#### Problem to work on:
Output all of the material once more, so that every line matches the original exactly.

========================================

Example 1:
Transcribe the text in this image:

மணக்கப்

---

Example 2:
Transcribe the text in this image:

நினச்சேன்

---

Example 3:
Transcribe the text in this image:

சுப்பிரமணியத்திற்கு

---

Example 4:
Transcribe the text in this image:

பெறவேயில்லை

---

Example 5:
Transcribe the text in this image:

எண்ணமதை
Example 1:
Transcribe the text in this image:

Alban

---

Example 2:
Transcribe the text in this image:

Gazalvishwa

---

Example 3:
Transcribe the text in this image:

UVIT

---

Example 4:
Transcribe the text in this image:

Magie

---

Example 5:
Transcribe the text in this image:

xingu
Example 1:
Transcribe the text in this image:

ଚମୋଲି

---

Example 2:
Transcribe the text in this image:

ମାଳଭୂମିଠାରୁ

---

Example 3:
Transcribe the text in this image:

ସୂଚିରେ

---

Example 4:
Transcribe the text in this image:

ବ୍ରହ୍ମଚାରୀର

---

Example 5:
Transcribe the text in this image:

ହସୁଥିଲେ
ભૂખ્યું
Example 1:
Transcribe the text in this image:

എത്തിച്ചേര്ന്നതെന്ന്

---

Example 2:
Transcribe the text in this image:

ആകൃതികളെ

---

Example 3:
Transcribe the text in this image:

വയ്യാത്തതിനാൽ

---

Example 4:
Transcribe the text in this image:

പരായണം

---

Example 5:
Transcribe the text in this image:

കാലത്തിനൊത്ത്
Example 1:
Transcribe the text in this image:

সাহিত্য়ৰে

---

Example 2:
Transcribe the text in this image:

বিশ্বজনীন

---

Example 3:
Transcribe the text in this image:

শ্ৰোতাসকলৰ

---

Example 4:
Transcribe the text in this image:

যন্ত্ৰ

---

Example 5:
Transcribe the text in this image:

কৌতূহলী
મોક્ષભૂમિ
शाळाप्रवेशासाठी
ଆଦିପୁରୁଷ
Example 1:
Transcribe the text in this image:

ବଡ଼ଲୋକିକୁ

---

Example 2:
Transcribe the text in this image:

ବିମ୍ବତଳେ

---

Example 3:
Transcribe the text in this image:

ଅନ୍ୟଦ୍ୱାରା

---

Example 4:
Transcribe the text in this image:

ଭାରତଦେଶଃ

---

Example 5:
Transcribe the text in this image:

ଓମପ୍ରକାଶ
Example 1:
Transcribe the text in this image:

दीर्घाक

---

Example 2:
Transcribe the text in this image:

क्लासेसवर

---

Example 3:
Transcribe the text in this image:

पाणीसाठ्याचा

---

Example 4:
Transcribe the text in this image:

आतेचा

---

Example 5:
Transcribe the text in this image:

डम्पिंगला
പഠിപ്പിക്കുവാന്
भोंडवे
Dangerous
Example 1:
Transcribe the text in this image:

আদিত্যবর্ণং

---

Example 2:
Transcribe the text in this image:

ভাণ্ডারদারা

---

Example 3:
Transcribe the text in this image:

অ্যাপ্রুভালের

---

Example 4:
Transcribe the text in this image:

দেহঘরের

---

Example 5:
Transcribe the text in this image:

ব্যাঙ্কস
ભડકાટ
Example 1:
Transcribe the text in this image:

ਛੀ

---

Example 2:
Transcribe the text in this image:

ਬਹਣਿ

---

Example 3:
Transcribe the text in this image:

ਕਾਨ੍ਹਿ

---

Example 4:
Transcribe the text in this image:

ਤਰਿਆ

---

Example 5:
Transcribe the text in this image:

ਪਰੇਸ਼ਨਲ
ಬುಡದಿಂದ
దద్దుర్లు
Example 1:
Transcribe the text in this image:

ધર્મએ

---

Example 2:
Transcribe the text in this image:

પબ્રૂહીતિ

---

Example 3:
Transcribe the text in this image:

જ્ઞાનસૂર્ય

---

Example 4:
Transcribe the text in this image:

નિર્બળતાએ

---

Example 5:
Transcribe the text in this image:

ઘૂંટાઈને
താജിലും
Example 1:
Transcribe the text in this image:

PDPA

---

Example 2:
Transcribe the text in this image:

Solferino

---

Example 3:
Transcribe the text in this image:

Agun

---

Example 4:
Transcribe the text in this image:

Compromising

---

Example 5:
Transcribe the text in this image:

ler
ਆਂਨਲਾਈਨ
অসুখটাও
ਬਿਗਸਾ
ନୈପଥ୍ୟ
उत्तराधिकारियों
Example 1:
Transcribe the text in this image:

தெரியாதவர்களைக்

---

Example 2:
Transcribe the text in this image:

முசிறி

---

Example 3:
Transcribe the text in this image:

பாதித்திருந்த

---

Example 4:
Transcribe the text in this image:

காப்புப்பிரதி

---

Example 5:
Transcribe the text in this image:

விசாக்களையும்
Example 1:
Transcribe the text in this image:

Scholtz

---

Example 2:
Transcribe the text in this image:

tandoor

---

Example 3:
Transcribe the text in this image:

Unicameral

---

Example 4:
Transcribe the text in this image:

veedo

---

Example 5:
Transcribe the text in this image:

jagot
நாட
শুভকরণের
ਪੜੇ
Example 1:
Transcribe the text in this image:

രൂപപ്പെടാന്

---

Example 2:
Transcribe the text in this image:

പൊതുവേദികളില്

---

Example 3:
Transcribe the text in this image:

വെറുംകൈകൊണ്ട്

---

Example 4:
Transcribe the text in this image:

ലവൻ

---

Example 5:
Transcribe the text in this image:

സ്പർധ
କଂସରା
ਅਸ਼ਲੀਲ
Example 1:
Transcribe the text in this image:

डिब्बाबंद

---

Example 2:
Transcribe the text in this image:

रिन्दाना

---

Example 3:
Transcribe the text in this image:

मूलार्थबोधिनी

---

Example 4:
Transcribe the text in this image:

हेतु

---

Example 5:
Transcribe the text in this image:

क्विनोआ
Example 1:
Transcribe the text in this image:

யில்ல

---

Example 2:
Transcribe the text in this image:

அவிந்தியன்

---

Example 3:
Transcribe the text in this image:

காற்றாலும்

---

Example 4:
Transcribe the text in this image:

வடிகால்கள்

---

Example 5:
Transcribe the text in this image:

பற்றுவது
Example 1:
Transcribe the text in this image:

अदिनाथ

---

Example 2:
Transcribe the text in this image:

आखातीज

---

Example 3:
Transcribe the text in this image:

========================================

#### Response area:
Example 1:
Transcribe the text in this image:

மணக்கப்

---

Example 2:
Transcribe the text in this image:

நினச்சேன்

---

Example 3:
Transcribe the text in this image:

சுப்பிரமணியத்திற்கு

---

Example 4:
Transcribe the text in this image:

பெறவேயில்லை

---

Example 5:
Transcribe the text in this image:

எண்ணமதை
Example 1:
Transcribe the text in this image:

Alban

---

Example 2:
Transcribe the text in this image:

Gazalvishwa

---

Example 3:
Transcribe the text in this image:

UVIT

---

Example 4:
Transcribe the text in this image:

Magie

---

Example 5:
Transcribe the text in this image:

xingu
Example 1:
Transcribe the text in this image:

ଚମୋଲି

---

Example 2:
Transcribe the text in this image:

ମାଳଭୂମିଠାରୁ

---

Example 3:
Transcribe the text in this image:

ସୂଚିରେ

---

Example 4:
Transcribe the text in this image:

ବ୍ରହ୍ମଚାରୀର

---

Example 5:
Transcribe the text in this image:

ହସୁଥିଲେ
ભૂખ્યું
Example 1:
Transcribe the text in this image:

എത്തിച്ചേര്ന്നതെന്ന്

---

Example 2:
Transcribe the text in this image:

ആകൃതികളെ

---

Example 3:
Transcribe the text in this image:

വയ്യാത്തതിനാൽ

---

Example 4:
Transcribe the text in this image:

പരായണം

---

Example 5:
Transcribe the text in this image:

കാലത്തിനൊത്ത്
Example 1:
Transcribe the text in this image:

সাহিত্য়ৰে

---

Example 2:
Transcribe the text in this image:

বিশ্বজনীন

---

Example 3:
Transcribe the text in this image:

শ্ৰোতাসকলৰ

---

Example 4:
Transcribe the text in this image:

যন্ত্ৰ

---

Example 5:
Transcribe the text in this image:

কৌতূহলী
મોક્ષભૂમિ
शाळाप्रवेशासाठी
ଆଦିପୁରୁଷ
Example 1:
Transcribe the text in this image:

ବଡ଼ଲୋକିକୁ

---

Example 2:
Transcribe the text in this image:

ବିମ୍ବତଳେ

---

Example 3:
Transcribe the text in this image:

ଅନ୍ୟଦ୍ୱାରା

---

Example 4:
Transcribe the text in this image:

ଭାରତଦେଶଃ

---

Example 5:
Transcribe the text in this image:

ଓମପ୍ରକାଶ
Example 1:
Transcribe the text in this image:

दीर्घाक

---

Example 2:
Transcribe the text in this image:

क्लासेसवर

---

Example 3:
Transcribe the text in this image:

पाणीसाठ्याचा

---

Example 4:
Transcribe the text in this image:

आतेचा

---

Example 5:
Transcribe the text in this image:

डम्पिंगला
പഠിപ്പിക്കുവാന്
भोंडवे
Dangerous
Example 1:
Transcribe the text in this image:

আদিত্যবর্ণং

---

Example 2:
Transcribe the text in this image:

ভাণ্ডারদারা

---

Example 3:
Transcribe the text in this image:

অ্যাপ্রুভালের

---

Example 4:
Transcribe the text in this image:

দেহঘরের

---

Example 5:
Transcribe the text in this image:

ব্যাঙ্কস
ભડકાટ
Example 1:
Transcribe the text in this image:

ਛੀ

---

Example 2:
Transcribe the text in this image:

ਬਹਣਿ

---

Example 3:
Transcribe the text in this image:

ਕਾਨ੍ਹਿ

---

Example 4:
Transcribe the text in this image:

ਤਰਿਆ

---

Example 5:
Transcribe the text in this image:

ਪਰੇਸ਼ਨਲ
ಬುಡದಿಂದ
దద్దుర్లు
Example 1:
Transcribe the text in this image:

ધર્મએ

---

Example 2:
Transcribe the text in this image:

પબ્રૂહીતિ

---

Example 3:
Transcribe the text in this image:

જ્ઞાનસૂર્ય

---

Example 4:
Transcribe the text in this image:

નિર્બળતાએ

---

Example 5:
Transcribe the text in this image:

ઘૂંટાઈને
താജിലും
Example 1:
Transcribe the text in this image:

PDPA

---

Example 2:
Transcribe the text in this image:

Solferino

---

Example 3:
Transcribe the text in this image:

Agun

---

Example 4:
Transcribe the text in this image:

Compromising

---

Example 5:
Transcribe the text in this image:

ler
ਆਂਨਲਾਈਨ
অসুখটাও
ਬਿਗਸਾ
ନୈପଥ୍ୟ
उत्तराधिकारियों
Example 1:
Transcribe the text in this image:

தெரியாதவர்களைக்

---

Example 2:
Transcribe the text in this image:

முசிறி

---

Example 3:
Transcribe the text in this image:

பாதித்திருந்த

---

Example 4:
Transcribe the text in this image:

காப்புப்பிரதி

---

Example 5:
Transcribe the text in this image:

விசாக்களையும்
Example 1:
Transcribe the text in this image:

Scholtz

---

Example 2:
Transcribe the text in this image:

tandoor

---

Example 3:
Transcribe the text in this image:

Unicameral

---

Example 4:
Transcribe the text in this image:

veedo

---

Example 5:
Transcribe the text in this image:

jagot
நாட
শুভকরণের
ਪੜੇ
Example 1:
Transcribe the text in this image:

രൂപപ്പെടാന്

---

Example 2:
Transcribe the text in this image:

പൊതുവേദികളില്

---

Example 3:
Transcribe the text in this image:

വെറുംകൈകൊണ്ട്

---

Example 4:
Transcribe the text in this image:

ലവൻ

---

Example 5:
Transcribe the text in this image:

സ്പർധ
କଂସରା
ਅਸ਼ਲੀਲ
Example 1:
Transcribe the text in this image:

डिब्बाबंद

---

Example 2:
Transcribe the text in this image:

रिन्दाना

---

Example 3:
Transcribe the text in this image:

मूलार्थबोधिनी

---

Example 4:
Transcribe the text in this image:

हेतु

---

Example 5:
Transcribe the text in this image:

क्विनोआ
Example 1:
Transcribe the text in this image:

யில்ல

---

Example 2:
Transcribe the text in this image:

அவிந்தியன்

---

Example 3:
Transcribe the text in this image:

காற்றாலும்

---

Example 4:
Transcribe the text in this image:

வடிகால்கள்

---

Example 5:
Transcribe the text in this image:

பற்றுவது
Example 1:
Transcribe the text in this image:

अदिनाथ

---

Example 2:
Transcribe the text in this image:

आखातीज

---

Example 3:
Transcribe the text in this image:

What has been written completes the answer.